4> Also, depending on whether you will be hunting over the same bait, or separate locations, there should be a verbal or non-verbal understanding as to who has any priorities.
WITH AN OUTFITTER
As stated, I learned “bear hunting over bait” from a master. He was a woodsman who worked as a scaler for a large lumber company, and during summer months he became a sport fishing guide for a lot of American sportsmen. Some wanted to see black bears so he took them to a local dump where they saw some that went over 500 lbs! They asked about shooting them! So a year later he got a guide’s license and started a side business to his work at the lumber mill. And he also was a deer and moose hunter who knew the area well SE of Algonquin Park because that’s where he lived. When I first met him he’d already been written up in some American sports magazines by some of their staff writers. But I didn’t know any of that… I only had heard of him through a young man at a local gunsmith’s shop while there on business. That young man was so enthusiastic about his experience with “The Bear Man” in NE Ontario, I asked for the telephone number of this outfitter, and the following spring I had my first attempt to “catch a bear”. That led to seven more with a few bears in between. Then… on my own since 1997.
My first bear was with an outfitter named “Norm, the Bear Man”. And the rug.
As related here and in several prior blogs, eight seasons with Norm as outfitter and guide (he had two additional guides), and never in the same location – each was distinct and different – and inviting me along to check baits and service my own (he had 85 bait locations in a 3000 sq-mile area), was like earning a university degree in bear habitat and culture. Then, I also had the privilege of sitting at breakfast with several American hunters who, on the most part, had hunted with Norm previously (for several of them every year) and had stories to share.

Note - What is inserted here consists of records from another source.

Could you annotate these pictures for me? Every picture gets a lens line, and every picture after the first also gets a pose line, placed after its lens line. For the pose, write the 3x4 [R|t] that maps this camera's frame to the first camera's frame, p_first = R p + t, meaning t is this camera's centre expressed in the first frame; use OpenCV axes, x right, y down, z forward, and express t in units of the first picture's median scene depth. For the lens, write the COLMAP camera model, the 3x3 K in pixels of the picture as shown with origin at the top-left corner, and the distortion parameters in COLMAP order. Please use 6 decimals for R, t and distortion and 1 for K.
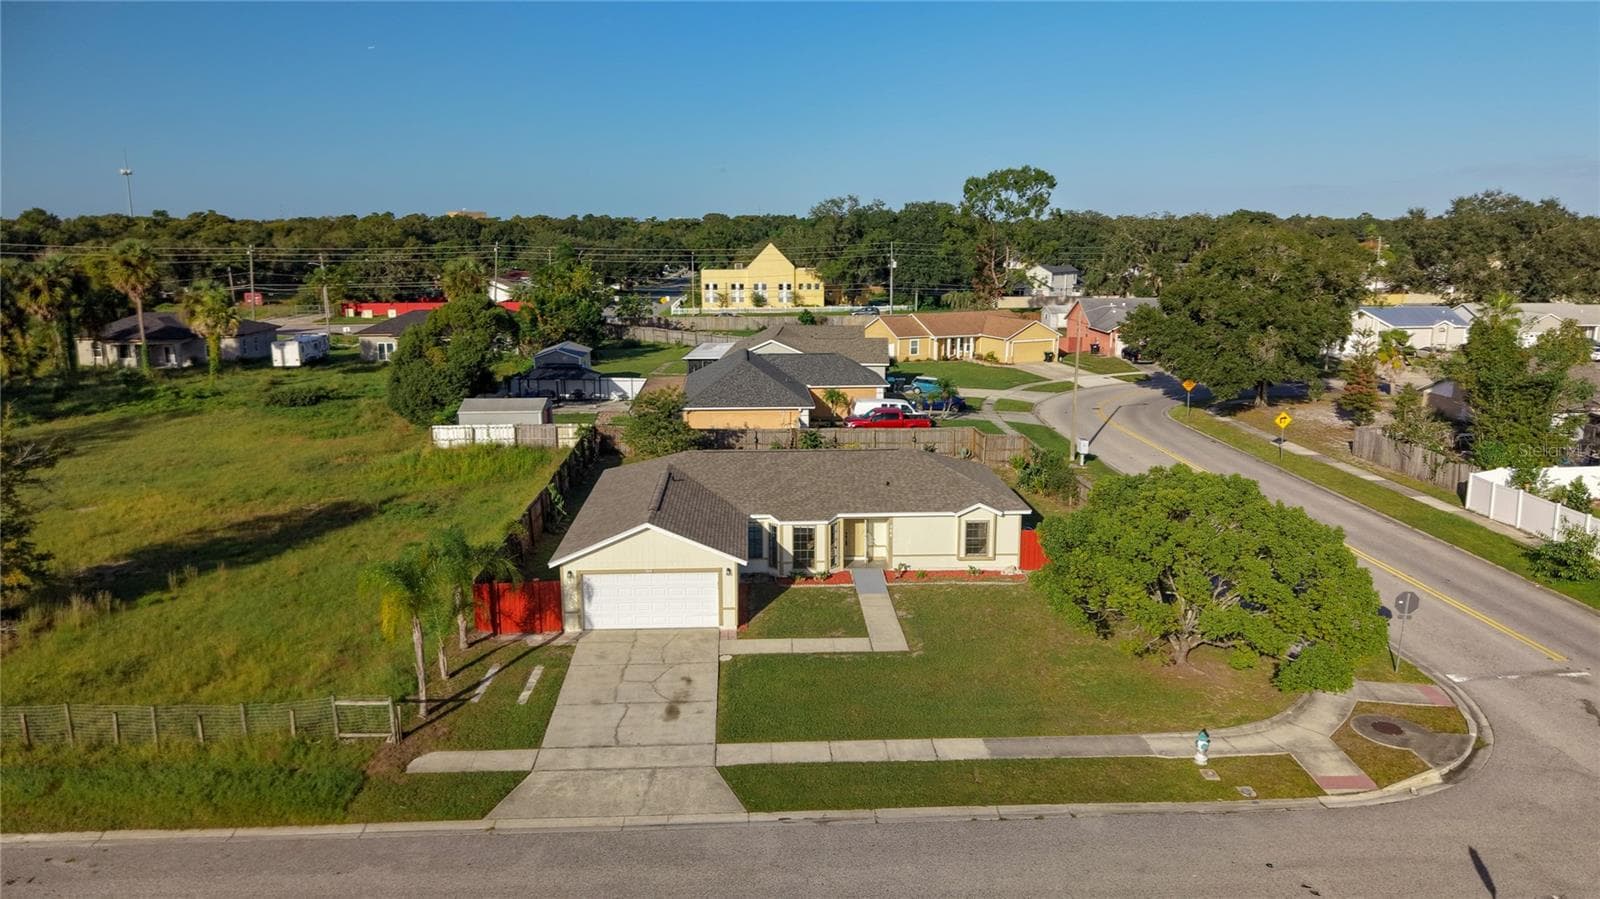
lens RADIAL K [[1076.9, 0, 800.0], [0, 1076.9, 449.5], [0, 0, 1]] dist [0.002557, -0.000501]
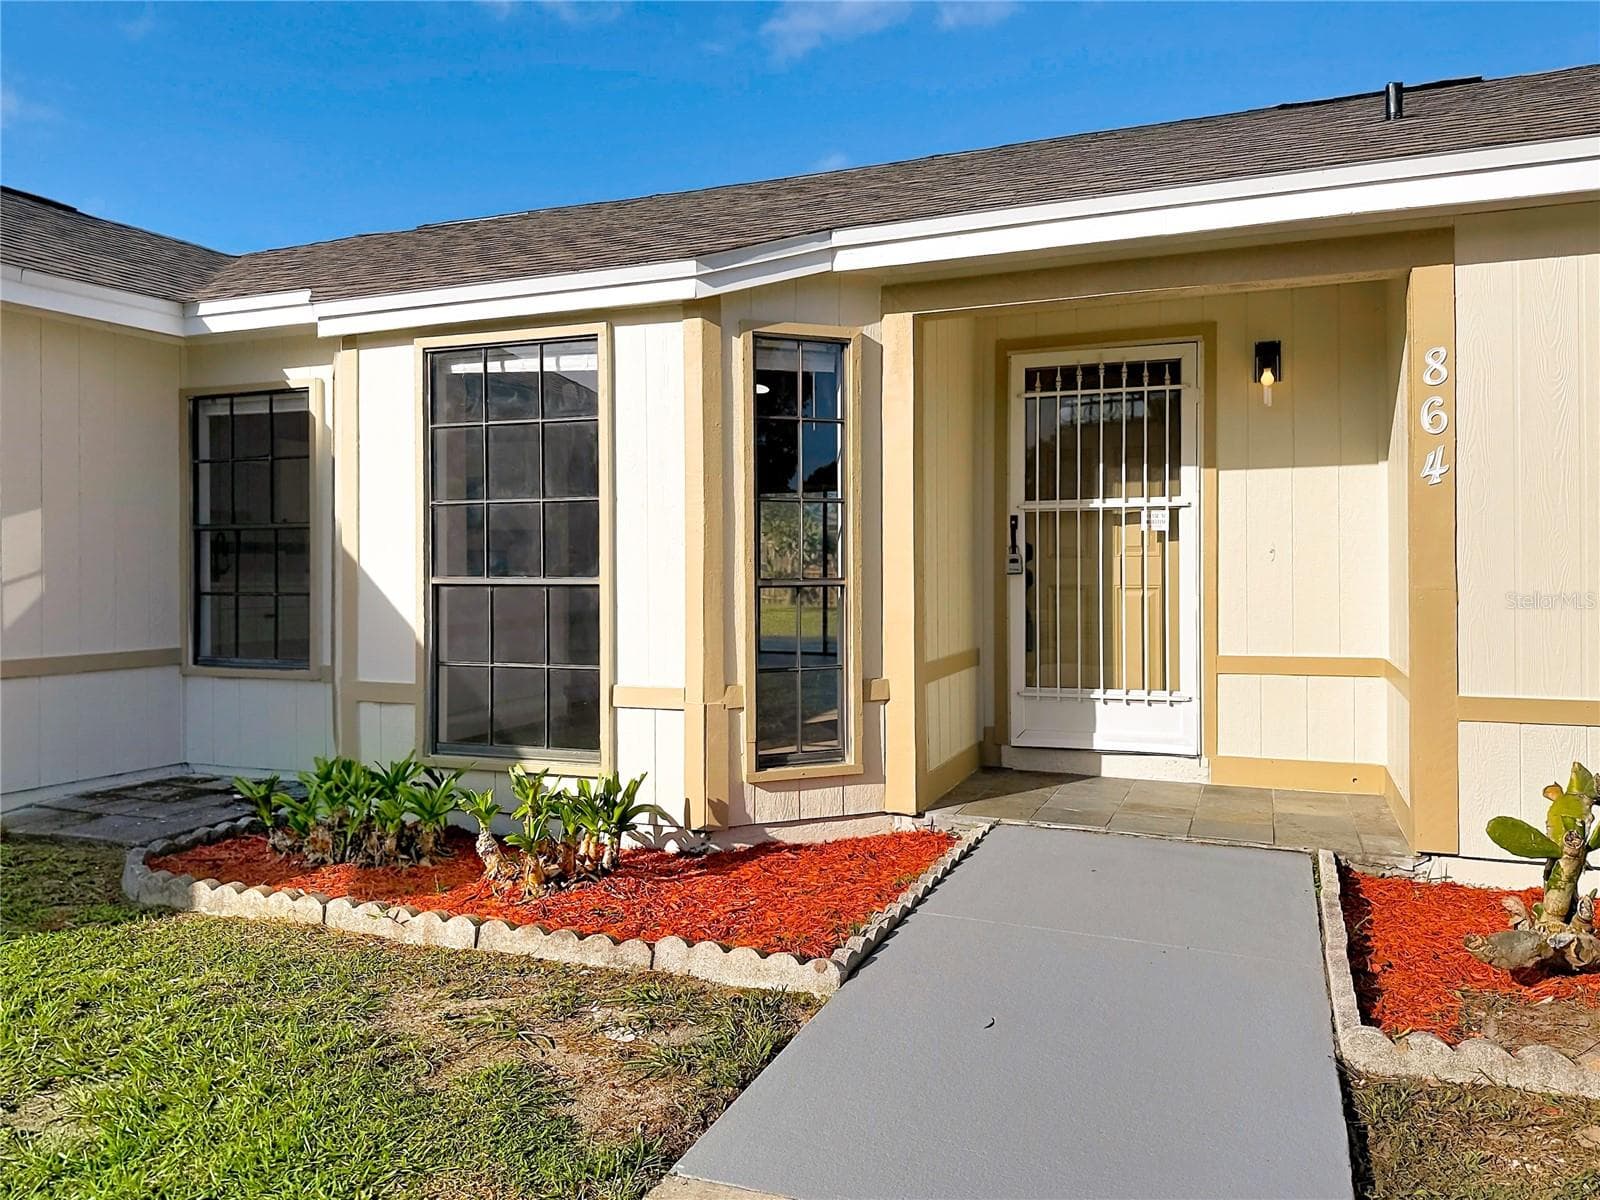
lens RADIAL K [[1166.8, 0, 800.0], [0, 1166.8, 600.0], [0, 0, 1]] dist [-0.001052, 0.000831]
pose [[0.908832, 0.015749, -0.416865, 0.080584], [-0.087934, 0.984067, -0.154533, 0.113425], [0.407789, 0.177101, 0.895736, 0.929180]]
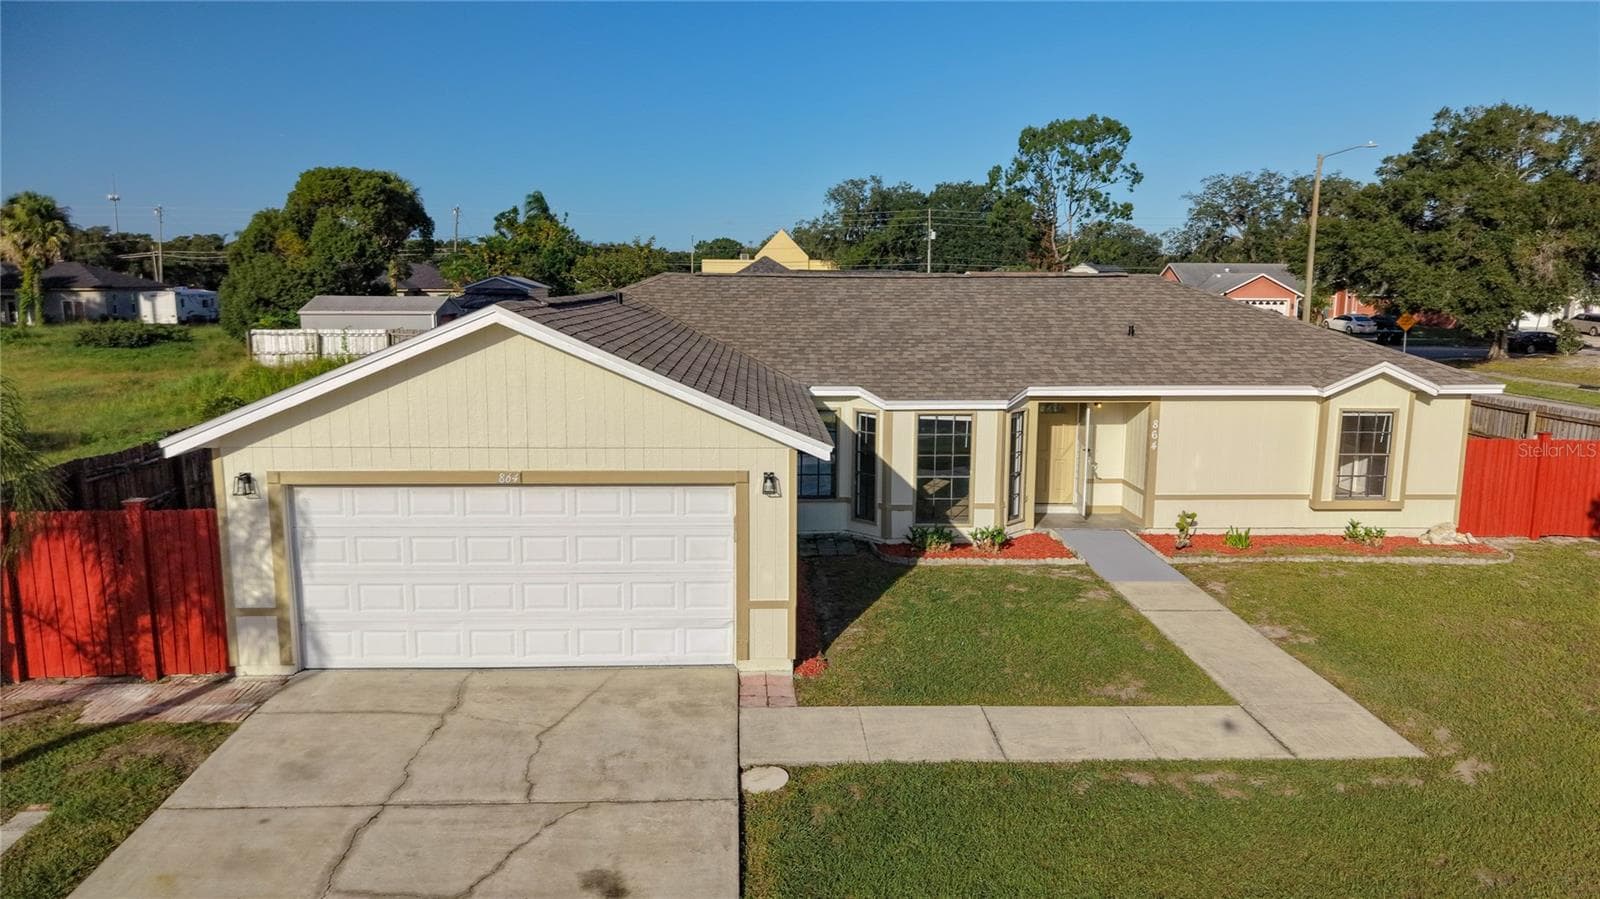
lens RADIAL K [[1057.4, 0, 800.0], [0, 1057.4, 449.5], [0, 0, 1]] dist [0.014790, 0.000609]
pose [[0.999930, 0.011424, 0.003151, -0.052458], [-0.011273, 0.998943, -0.044552, 0.104241], [-0.003657, 0.044514, 0.999002, 0.620567]]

One American hunter, who had previously hunted that area with Norm, presented a video of his chosen morning hunt that evening after supper in the lodge where we were staying. I didn’t see the video but was told about it the following morning at breakfast. This American hunter was a pro videographer who published some of his material. Anyway, during his early morning hunt, a cow moose passed under his tree stand, stopped and gave birth to her calf! She got it up and going in a hurry because she was being followed by a black bear – the hunter got it all on his camera, plus the bear that he ended up shooting!
So there are many things to learn from an outfitter-guide, in that kind of environment that’s all inclusive in the cost!
Plus – of course the benefits of many hands helping with chores. I was involved not only in the baiting process, but also in the finding and retrieving of a big black bear in pitch darkness that the hunter wouldn’t search for after he’d shot it – and rightfully so! And I “barked orders” to the other voluteers (about six of us) to “bring A rifle” (NOT “rifles”!) with a commanding tone as none had thought of it, probably because of the law which says: “All rifles must be encased at sundown”! But you don’t go looking for a wounded or even a dead black bear without a light AND a firearm! And we don’t need or even want a “crowd” searching for a wounded or dead black bear in blackness! The bear was found dead under low lying branches of a fir tree, but safety mandates that no more than three are doing the search: One aims the light beam, another holds a firearm and the third is there as a helper/guide.
So whatever our choice in hunting a black bear – solo, with a partner or outfitter, we should only do so with some awareness of the potential positives and negatives of our choice, based on thorough research and recommendations of others with adequate experience.